Selected extract -
To extract the representations that were generated by the DCNNs, we ran the trained models in evaluation mode on a predefined set of image stimuli. The face images were first aligned using the MTCNN face alignment algorithm (Xiang & Zhu, 2017). After alignment, the images were normalized with the standard ImageNet normalization (M = [0.5, 0.5, 0.5], SD = [0.5, 0.5, 0.5]). We first measured the pixel-based representations of all face images. We then examined the representations at the penultimate, fully connected (fc7) layer. This is the final hidden layer that generates the final representation that is transformed to the output probability layer. 

We calculated the Euclidean distances between the penultimate layer (fc7) embeddings of the following pairs of faces: same identity faces—same view, same identity faces—quarter view, same identity faces—half view, and different identity faces—same view (as shown in Figure 2A) for 15 different identities. The face alignment procedure failed to detect four of the half-view faces, so we only had 11 face pairs in the frontal-half-view condition. The distance scores were normalized by dividing the measured distances by the maximal distance value in each run across all stimuli and conditions. This resulted in a normalized score that ranged from 0–1. These distance scores were calculated for each of the 64 DCNNs, as well as for a pixel-based representation based on the pixel values of the images and for the identity-based representation based on the values of the penultimate (last hidden – fc7) layer of the fully face-trained DCNN (Abudarham et al., 2021). Finally, to measure the similarity between each of the 64 trained DCNNs and the baseline models (pixel-based and identity-based), we calculated the Euclidian distance between the normalized mean distances of the four types of face pairs (dividing the distance of each pair by the sum of the distances of the four pairs) of each trained DCNN with each baseline models. Smaller distances indicate that the DCNN is more similar to the pixel model (Figure 2D) or the identity model (Figure 2E).

Raw data -
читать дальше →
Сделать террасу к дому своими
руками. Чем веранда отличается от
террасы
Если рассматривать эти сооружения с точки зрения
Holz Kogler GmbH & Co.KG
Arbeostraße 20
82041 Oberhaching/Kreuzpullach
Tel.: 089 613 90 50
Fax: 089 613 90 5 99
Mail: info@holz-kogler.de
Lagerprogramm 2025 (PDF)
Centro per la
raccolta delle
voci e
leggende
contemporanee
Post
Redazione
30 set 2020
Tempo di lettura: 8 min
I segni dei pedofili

Work instruction 1 -
Using the passage on DCNN face representations, decide whether each statement agrees with it, answering yes or no and quoting the words that settle it: (a) The face images were aligned with the MTCNN algorithm before being normalized. (b) The frontal-half-view condition included 15 face pairs. (c) Distance scores were calculated for each of the 64 DCNNs.
Work instruction 2 -
Carry the passage on DCNN face representations further, starting after its last sentence.

Response box 1 -
(a) Yes: "The face images were first aligned using the MTCNN face alignment algorithm (Xiang & Zhu, 2017). After alignment, the images were normalized"
(b) No: "so we only had 11 face pairs in the frontal-half-view condition."
(c) Yes: "These distance scores were calculated for each of the 64 DCNNs"

Response box 2 -
We calculated the Euclidean distances between the representations of the following four conditions: Same, Non-Critical, Critical, and Different (See Figure 3A). Each condition includes 25 image pairs. Distances were calculated for a pixel-based representation based on the pixel values of the images and for the other representations based on the penultimate layer. We then performed the same analysis that is described in the previous section to measure the similarity of each of the 64 models with a pixel-based or an identity-based representations (see Supplementary Figure S2). 

Data reported in the results section can be found in this OSF link: https://osf.io/huzkp/?view_only=dfc6c75cc12b424d851794be43ca3f44. To assess the effect of the visual diet on the generation of a view-invariant representation of face identity, we trained a DCNN (VGG-16) with the following training diets: We created 64 subsets of face images, which included all possible combinations of two, five, 10, 50, 100, 200, 500, and 1000 identities and one, five, 10, 20, 50, 100, 200, and 300 images per identity. For models that are trained with a relatively smaller number of faces (1–100 identities models), we trained the model with thirty different sets of faces to avoid stimulus specific effects. The results were then averaged across the thirty models for each condition. 

We measured the performance of the DCNNs on a standard face verification task, Labeled Faces in the Wild (LFW) benchmark (Liao et al., 2014). For each of the networks we extracted the representation in the last hidden (penultimate) layer (fc7) and assessed performance on a same-different identity task (see methods). Figure 1 shows that accuracy improves for DCNNs trained on larger number of images. Both the number of different identities as well as the number of images per identity were needed to improve performance. Accuracy did not exceed 75% if the number of identities was below 10 for any number of images per identity (up to 300 images per identity) or if the number of images per identity was below five for any number of identities (up to 1000 identities) (See Supplementary Table S1 for report of performance level values that are shown in Figure 1). This suggests that identity face classification requires experience with images of different identities but also with different images of the same identity. This is further corroborated in an examination of a subset of the DNNs that are trained on the same total number of images (n = 10,000 images) but differ in the number of identities/number of images per identity, showing an overall similar level of performance (see Supplementary Figure S4A). We next assessed how this experience changes the representation from a view-specific to a view-invariant representation.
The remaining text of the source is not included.